"É um povo pacato, que aceita pacificamente as coisas desde que tenha esperança", afiançou, angustiado, mas sem apanhar ninguém de surpresa, Ramalho Eanes sobre os portugueses, por altura das comemorações do 5 de Outubro.
Pergaminhos antigos por culpa dos quais nada caiu na lama.
Independentemente do ângulo, o português é pacato e bem-intencionado. Aceita pacientemente, amocha, aguenta-se.
Iludido, é sossegado, ordeiro, pacífico e bonzinho. Ganhou fama de não estrebuchar, não dar estrilho [por troca directa com a esperança?!].
Capaz de ser bom aluno, de comportamento exemplar, acomoda-se na carteira do fundo para passar despercebido e cala sem consentir, por culpa dos seus brandos costumes.
Mesmo no maior dos desagrados ferve em banho-maria. Rabuja em silêncio. Para dentro.
Vai na onda e alinha com o resto do rebanho. Um cordeirinho que se põe a jeito para os lobos esfaimados à espreita. Ou que acaba, inocente, no matadouro.
Pelo bom jeito o português deixa-se ir ao sabor da melodia. Habituado a afinar sempre pelo mesmo diapasão, trauteando entusiasmado a música de sempre.
Não é de dar murros na mesa ou de a virar. Tem temperamento de monge tibetano.
O português encolhe-se cabisbaixo. Definha sitiado, vivendo em regime de aceitação geral do descalabro reinante. Não se acobarda e é capaz de suar a camisola, mas resigna-se. Não precisa de mais mundos novos, já deu os que tinha a dar. Ocupado a arrumar a casa, Portugal não lhe pertence até pagar as contas. Mas tem costas largas, pele grossa e lombeira de Atlas para o suportar.
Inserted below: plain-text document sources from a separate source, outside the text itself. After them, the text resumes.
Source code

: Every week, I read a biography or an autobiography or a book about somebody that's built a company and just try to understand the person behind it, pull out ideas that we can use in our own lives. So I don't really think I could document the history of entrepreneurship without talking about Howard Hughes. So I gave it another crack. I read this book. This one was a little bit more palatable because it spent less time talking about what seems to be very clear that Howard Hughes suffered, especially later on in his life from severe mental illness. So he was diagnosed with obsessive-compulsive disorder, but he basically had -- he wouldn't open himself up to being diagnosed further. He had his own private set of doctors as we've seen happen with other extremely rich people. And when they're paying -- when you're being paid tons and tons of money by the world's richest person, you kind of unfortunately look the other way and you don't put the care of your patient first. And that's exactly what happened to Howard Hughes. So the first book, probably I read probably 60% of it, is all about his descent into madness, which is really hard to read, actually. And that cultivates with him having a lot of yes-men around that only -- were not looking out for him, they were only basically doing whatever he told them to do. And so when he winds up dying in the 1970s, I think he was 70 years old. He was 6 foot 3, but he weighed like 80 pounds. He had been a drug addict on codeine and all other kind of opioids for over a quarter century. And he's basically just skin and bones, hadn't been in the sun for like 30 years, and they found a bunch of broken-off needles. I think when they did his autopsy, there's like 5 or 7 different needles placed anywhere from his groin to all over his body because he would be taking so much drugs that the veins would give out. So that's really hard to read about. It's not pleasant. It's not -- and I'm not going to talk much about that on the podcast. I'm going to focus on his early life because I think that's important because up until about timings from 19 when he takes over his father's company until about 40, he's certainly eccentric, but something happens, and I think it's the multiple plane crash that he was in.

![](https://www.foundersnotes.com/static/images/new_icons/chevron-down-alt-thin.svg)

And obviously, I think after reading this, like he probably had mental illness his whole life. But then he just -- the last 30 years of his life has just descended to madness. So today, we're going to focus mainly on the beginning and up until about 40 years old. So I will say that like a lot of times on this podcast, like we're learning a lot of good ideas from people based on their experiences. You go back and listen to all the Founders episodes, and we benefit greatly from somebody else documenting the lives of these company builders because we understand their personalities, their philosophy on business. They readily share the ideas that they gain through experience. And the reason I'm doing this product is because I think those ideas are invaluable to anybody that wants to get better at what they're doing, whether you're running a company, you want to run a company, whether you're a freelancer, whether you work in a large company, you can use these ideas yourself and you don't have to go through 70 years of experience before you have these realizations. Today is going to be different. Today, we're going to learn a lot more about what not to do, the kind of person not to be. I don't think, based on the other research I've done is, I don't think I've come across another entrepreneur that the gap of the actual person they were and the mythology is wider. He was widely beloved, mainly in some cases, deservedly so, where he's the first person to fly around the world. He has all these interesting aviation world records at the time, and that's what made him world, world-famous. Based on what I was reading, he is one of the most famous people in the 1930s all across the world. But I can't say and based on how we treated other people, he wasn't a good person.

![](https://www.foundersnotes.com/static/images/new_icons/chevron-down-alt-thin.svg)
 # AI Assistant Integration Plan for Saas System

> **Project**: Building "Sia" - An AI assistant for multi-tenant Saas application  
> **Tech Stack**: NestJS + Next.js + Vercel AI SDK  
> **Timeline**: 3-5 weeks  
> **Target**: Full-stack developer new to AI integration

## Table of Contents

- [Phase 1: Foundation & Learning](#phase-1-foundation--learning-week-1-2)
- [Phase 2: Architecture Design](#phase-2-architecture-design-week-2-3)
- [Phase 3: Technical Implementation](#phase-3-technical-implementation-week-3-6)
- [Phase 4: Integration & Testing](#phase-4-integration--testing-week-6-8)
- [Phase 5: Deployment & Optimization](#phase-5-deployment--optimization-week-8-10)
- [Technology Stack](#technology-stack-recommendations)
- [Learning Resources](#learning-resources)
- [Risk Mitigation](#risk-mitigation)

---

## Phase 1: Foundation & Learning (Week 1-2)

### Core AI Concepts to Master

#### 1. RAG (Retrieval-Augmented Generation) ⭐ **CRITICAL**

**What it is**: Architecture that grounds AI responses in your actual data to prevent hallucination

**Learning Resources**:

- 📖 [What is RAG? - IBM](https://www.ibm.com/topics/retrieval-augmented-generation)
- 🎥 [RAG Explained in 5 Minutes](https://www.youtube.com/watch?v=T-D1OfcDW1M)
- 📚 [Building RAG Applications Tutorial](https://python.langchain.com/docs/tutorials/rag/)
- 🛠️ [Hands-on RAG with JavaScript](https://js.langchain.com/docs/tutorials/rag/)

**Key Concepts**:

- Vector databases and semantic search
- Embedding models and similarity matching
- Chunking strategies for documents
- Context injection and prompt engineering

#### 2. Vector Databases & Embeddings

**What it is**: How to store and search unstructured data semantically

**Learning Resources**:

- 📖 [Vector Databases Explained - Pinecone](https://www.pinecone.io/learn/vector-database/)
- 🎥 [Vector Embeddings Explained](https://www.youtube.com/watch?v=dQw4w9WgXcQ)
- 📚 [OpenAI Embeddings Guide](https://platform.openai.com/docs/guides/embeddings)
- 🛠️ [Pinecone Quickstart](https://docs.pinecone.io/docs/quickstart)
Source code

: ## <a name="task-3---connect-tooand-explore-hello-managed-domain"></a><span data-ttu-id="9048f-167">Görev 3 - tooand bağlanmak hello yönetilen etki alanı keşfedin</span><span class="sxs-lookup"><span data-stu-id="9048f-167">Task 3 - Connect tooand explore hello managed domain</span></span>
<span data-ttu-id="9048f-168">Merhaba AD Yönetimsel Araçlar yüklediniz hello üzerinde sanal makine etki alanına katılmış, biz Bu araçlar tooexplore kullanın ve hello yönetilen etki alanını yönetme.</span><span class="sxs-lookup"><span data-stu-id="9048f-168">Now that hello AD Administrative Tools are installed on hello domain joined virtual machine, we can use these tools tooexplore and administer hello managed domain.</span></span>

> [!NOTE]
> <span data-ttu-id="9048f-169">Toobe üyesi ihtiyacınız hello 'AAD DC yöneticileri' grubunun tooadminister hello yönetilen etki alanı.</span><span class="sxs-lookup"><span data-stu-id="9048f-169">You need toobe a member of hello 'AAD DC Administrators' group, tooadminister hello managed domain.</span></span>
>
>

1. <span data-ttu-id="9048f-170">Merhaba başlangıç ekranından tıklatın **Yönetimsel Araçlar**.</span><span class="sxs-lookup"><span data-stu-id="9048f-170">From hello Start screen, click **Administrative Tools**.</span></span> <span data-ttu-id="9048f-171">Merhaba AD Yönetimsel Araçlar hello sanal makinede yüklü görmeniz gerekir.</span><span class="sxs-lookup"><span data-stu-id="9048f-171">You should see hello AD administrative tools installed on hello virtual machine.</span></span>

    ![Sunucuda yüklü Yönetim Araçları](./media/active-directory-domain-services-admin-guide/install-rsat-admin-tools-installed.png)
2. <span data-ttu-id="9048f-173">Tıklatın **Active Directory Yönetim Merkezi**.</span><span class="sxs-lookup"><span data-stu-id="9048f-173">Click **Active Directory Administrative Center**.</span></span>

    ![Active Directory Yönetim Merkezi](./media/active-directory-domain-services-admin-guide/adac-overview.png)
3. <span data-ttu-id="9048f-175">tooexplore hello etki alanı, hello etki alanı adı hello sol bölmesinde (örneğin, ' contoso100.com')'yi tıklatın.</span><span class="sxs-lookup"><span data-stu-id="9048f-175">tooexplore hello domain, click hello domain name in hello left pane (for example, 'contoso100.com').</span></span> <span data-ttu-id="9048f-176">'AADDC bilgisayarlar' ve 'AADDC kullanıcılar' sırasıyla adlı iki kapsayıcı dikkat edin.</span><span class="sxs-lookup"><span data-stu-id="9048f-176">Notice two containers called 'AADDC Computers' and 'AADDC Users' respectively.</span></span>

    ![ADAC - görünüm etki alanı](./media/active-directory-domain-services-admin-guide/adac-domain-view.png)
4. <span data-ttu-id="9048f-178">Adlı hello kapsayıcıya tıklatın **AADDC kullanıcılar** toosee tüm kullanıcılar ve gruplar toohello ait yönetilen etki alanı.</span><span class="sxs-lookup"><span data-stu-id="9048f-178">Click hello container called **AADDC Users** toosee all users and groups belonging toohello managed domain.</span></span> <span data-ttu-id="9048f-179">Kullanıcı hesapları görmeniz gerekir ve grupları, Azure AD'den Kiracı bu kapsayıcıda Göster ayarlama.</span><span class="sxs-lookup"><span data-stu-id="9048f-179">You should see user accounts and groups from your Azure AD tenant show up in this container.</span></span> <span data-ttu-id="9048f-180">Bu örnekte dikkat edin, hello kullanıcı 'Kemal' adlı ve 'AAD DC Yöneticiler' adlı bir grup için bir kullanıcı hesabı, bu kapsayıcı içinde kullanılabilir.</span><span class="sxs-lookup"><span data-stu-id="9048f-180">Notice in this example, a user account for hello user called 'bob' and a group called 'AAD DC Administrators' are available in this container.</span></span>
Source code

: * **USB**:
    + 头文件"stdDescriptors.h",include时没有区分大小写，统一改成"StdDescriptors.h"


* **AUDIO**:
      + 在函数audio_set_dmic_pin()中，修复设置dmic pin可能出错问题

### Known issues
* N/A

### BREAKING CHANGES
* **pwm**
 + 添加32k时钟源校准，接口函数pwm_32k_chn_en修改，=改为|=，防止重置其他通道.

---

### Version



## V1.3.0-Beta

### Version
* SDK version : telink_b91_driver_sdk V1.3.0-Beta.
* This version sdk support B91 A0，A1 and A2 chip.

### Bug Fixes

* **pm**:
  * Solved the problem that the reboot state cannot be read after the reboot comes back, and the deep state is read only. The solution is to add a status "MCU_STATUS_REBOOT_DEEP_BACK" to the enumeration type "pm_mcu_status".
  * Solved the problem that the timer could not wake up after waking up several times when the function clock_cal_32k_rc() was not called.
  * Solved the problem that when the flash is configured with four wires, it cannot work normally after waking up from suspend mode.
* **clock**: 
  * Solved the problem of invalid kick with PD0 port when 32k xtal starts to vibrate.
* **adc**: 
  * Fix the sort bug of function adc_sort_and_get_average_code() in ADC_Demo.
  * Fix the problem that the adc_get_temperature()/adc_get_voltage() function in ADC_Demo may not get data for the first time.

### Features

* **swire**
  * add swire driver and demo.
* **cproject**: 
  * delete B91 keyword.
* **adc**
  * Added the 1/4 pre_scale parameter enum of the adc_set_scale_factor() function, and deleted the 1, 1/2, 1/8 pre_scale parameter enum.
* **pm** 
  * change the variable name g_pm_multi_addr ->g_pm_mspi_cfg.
É contido nas revoluções, não é insurrecto por natureza, mas por necessidade. Acredita, pueril, até ao fim, contido, não por defeito, mas feitio.
Não é “povão”, é Zé-povinho. Não é chocante dizer que se fica pelo manguito e abdica da contestação organizada.
Pelo menos andam convencidos disso e muito mais. Dão-no como garantido. E aproveitam-se. Acodem pela pacatez geral. Elogiam-lhe a submissão. Castigam o comportamento económico adolescente que os próprios propiciaram. Desesperam ante a possibilidade de mudança. Os demagogos, os miserabilistas, sabujos, os que nos entregam sem luta, os defensores de mais do mesmo, do cortar a direito, os vencedores de ocasião, especuladores do erário público, adoradores do memorando, os que nos representam pelo melhor soldo, os que nos delapidam, os que acham que manifestação sonora não passa de zumbido.
"O povo português revelou-se o melhor do mundo", constatou elogioso o ministro das Finanças, Vítor Gaspar, para estupefacção das bancadas parlamentares que se lhe opõem. Em que pensaria quando o afirmou? Na pacatez habitual?
Desenganem-se. O povo português sente-se. É filho de boa gente. Sofre. Lança maus-olhados à troika e, caso se justifique, chega a vias de facto com quem o maltrata. Cospe azedume pelos que o desrespeitam e aperta os gasganetes aos cretinos que o menosprezam. Gosta que o ouçam. Detesta orelhas moucas e cabeças enterradas na indiferença.
Portugueses somos todos nós: aqueles a quem lançam areia para os olhos, os que acabam sempre a pagar, precários, a prazo, fora da validade, enxovalhados, empurrados para fora, tributados, desfeiteados, cortados, desempregados, falidos, hipotecados. Descendo, ruidosamente, orgulhosos, avenidas e transbordando nas praças. Convencidos de que a esperança é uma coisa que nos impingem para nos manterem calados. Descontentes, atulhados de promessas e fartos de ser bonzinhos. As alcateias foram surpreendidas pela força dos acontecimentos.
Desiludam-se os que acham o povo português pacato. O português que se resigna é o mesmo que se agiganta ao sentir-se desprezado. O português saturado de austeridade, de se ver tratado como Zé-povinho, distraído do essencial, embalado por conversas de circunstância e discursos inúteis, já não se contenta com manguitos, agita-se, aflito das costas, atarracado, com escolioses insuportáveis de um mundo pesando-lhe em demasia e apercebe-se que isto só lá vai com ovelhas negras, escapando ao grupo e balindo desalinhadas. Um povo de lusíadas intrépidos que tomam por zézinhos.
Tudo o resto é conversa de político. Fiem-se!
O tempo é de ovelhas negras. Fora do trilho.
Essa é pelo menos a minha esperança. Mas, não será a de todos?